De Fès à Jérusalem, en passant par le Tibet, le Taj Mahal, Notre-Dame de Paris…

La soirée d’ouverture sera ainsi une belle traduction de cette philosophie, de cet esprit. Elle fera voyager le public de Fès à Jérusalem en passant par le Tibet, le Taj Mahal, la cathédrale Notre-Dame de Paris, pour finir à Casablanca avec la mosquée Hassan II.

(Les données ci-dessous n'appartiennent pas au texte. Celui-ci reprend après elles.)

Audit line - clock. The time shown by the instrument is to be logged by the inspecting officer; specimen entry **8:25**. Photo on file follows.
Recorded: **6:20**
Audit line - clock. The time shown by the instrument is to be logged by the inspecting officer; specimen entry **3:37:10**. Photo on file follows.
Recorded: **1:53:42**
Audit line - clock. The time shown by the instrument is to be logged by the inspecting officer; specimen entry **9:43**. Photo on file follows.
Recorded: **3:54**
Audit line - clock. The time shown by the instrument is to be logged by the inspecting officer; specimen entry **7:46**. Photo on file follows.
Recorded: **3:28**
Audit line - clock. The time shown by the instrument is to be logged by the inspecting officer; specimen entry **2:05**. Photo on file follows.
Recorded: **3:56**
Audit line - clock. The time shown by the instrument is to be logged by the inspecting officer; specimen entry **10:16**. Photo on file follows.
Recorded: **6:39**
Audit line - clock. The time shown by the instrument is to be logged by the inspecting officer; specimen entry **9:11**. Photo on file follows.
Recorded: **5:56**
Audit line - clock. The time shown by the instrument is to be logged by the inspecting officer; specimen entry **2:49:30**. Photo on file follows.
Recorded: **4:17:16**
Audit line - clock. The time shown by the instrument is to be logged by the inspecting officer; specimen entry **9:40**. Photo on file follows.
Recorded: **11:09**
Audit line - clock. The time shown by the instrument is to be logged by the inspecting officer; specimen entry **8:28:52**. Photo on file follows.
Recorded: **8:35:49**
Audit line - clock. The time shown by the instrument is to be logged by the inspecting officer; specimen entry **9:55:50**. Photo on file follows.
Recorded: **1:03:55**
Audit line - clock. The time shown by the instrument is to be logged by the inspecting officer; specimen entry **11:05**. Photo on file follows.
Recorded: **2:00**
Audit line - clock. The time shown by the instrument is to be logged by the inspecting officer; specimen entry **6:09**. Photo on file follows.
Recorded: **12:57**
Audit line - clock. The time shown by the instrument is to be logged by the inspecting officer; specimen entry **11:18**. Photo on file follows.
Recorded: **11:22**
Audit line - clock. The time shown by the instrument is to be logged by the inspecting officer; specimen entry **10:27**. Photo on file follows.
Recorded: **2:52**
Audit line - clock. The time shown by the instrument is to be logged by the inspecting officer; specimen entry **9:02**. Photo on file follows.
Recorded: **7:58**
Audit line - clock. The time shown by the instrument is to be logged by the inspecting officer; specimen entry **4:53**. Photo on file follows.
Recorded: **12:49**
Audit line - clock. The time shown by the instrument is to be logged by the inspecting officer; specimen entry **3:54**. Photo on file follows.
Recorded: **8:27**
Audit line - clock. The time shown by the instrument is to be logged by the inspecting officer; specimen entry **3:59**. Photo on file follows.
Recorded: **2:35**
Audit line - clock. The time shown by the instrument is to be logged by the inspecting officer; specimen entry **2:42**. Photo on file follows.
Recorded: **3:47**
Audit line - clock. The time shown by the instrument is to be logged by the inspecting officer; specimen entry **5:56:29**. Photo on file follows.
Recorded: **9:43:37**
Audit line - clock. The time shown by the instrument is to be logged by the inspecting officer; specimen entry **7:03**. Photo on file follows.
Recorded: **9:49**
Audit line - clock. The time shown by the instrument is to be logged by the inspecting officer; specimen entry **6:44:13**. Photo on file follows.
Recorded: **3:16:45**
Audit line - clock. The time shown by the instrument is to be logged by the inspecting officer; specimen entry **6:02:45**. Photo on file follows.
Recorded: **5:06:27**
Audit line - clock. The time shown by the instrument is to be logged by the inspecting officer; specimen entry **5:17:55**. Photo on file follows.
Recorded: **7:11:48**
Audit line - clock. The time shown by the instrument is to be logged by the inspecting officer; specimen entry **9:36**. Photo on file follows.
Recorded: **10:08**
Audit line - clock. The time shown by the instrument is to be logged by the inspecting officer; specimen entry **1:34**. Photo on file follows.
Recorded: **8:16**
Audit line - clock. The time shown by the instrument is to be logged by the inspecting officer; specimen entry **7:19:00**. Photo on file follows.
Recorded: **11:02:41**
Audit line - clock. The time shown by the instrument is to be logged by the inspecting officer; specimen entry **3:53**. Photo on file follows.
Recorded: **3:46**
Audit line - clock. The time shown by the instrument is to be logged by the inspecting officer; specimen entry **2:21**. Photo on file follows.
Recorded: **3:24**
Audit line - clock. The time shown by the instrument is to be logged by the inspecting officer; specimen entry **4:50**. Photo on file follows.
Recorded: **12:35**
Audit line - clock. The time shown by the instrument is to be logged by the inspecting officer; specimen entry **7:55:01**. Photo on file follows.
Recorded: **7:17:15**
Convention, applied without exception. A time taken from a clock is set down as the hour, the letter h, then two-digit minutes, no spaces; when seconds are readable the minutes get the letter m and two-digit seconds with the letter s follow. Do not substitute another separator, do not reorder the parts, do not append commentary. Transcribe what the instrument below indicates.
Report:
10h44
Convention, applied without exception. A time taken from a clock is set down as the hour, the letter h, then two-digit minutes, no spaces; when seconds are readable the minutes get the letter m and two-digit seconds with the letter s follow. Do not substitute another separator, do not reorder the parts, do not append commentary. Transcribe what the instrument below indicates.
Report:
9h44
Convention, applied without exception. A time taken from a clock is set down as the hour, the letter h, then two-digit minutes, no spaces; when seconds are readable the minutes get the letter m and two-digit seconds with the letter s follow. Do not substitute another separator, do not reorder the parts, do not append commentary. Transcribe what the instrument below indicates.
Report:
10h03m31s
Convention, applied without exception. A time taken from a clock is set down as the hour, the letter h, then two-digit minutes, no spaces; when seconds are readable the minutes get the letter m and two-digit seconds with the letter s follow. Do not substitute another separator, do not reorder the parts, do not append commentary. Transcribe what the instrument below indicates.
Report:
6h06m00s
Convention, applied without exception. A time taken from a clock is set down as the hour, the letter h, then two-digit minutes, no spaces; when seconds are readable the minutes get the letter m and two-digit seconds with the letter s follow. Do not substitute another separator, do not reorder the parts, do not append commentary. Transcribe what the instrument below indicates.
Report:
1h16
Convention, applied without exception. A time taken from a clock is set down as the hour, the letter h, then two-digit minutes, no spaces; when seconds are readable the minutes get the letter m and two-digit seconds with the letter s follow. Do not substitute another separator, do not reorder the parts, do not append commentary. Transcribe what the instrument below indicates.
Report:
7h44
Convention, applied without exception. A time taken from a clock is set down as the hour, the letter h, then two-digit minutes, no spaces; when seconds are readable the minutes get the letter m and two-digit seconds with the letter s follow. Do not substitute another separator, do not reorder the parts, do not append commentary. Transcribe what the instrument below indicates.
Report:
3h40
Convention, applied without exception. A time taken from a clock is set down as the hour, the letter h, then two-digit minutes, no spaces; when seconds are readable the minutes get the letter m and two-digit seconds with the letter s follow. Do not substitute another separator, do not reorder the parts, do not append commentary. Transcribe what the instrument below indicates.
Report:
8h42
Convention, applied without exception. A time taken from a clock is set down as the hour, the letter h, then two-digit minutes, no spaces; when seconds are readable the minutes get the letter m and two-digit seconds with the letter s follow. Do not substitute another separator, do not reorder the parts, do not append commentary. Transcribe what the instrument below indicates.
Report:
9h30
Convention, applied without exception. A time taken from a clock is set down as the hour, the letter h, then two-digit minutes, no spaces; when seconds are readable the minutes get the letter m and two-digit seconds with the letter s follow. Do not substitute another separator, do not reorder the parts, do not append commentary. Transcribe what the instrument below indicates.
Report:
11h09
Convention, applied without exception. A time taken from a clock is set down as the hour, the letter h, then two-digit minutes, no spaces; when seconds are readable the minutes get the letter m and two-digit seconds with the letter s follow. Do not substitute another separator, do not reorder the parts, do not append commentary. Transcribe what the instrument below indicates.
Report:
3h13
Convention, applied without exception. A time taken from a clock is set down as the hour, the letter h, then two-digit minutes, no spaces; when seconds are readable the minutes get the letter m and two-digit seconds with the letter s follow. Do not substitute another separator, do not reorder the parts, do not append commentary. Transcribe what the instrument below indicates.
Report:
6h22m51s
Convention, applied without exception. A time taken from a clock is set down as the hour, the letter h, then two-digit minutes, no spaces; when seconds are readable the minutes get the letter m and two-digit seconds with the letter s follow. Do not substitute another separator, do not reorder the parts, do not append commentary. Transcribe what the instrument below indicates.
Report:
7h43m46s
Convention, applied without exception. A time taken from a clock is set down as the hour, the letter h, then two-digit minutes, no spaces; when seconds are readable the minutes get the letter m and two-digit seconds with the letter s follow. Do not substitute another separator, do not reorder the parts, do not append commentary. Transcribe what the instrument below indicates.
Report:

« Tout, dans la musique, est une histoire d’architecture, de formes et d’ornements ; tout est question de constructions, de lignes, de pleins, de vides, de superpositions, de hauteurs… », signale à juste titre le directeur artistique du festival, Bruno Messina.

« La musique inscrivant dans le temps ce que l’architecture inscrit dans l’espace, l’une et l’autre soucieuses de justes proportions, de géométrie, de physique, d’harmonie, de mathématiques et de toute la spiritualité que contient le mot esthétique. A la fois sensation et sentiment. Même la notion de Maqam, liée à l’échelle mélodique et commune aux grandes suites musicales que l’on trouve de l’Afrique du Nord jusqu’à l’Asie centrale, désignait à l’origine une construction, le lieu où se jouait la musique… », ajoute-t-il.

C’est dans cette idée et cet esprit que la programmation du festival a été construite, selon le directeur artistique de l’événement, « d’architecture et de spiritualité en musique, avec le souci permanent d’offrir au public une fête musicale digne de la Zaouia de Fès qui, selon le voyageur Ibn Battuta, « n’a pas sa pareille dans tout l’univers, pour l’agrément de la situation, la beauté de la construction et ses ornements » ».

>>> Infos pratiques : pour le public qui veut assister au festival, les réservations et les achats de billets ou de pass se font en ligne sur le site www.fesfestival.com. Le pass du festival, qui donne accès à tous les concerts, événements parallèles, forums de discussion et de débat, est proposé à 1.390 dirhams.